→ Directive:
Pull out every line below that contains the string "slowfood".

→ Exercise data:

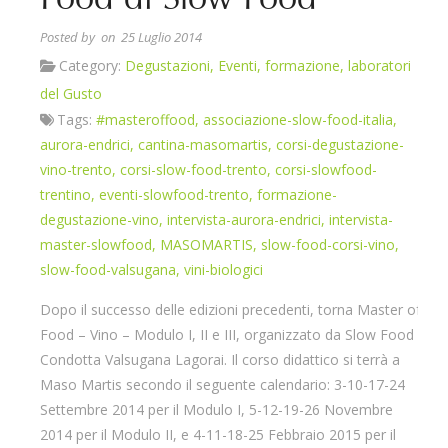
Posted by
on 25 Luglio 2014
Category:
Degustazioni
,
Eventi
,
formazione
,
laboratori
del Gusto
Tags:
#masteroffood
,
associazione-slow-food-italia
,
aurora-endrici
,
cantina-masomartis
,
corsi-degustazione-
vino-trento
,
corsi-slow-food-trento
,
corsi-slowfood-
trentino
,
eventi-slowfood-trento
,
formazione-
degustazione-vino
,
intervista-aurora-endrici
,
intervista-
master-slowfood
,
MASOMARTIS
,
slow-food-corsi-vino
,
slow-food-valsugana
,
vini-biologici
Dopo il successo delle edizioni precedenti, torna Master of
Food – Vino – Modulo I, II e III, organizzato da Slow Food
Condotta Valsugana Lagorai. Il corso didattico si terrà a
Maso Martis secondo il seguente calendario: 3-10-17-24
Settembre 2014 per il Modulo I, 5-12-19-26 Novembre
2014 per il Modulo II, e 4-11-18-25 Febbraio 2015 per il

→ Result below:
corsi-slowfood-
eventi-slowfood-trento
master-slowfood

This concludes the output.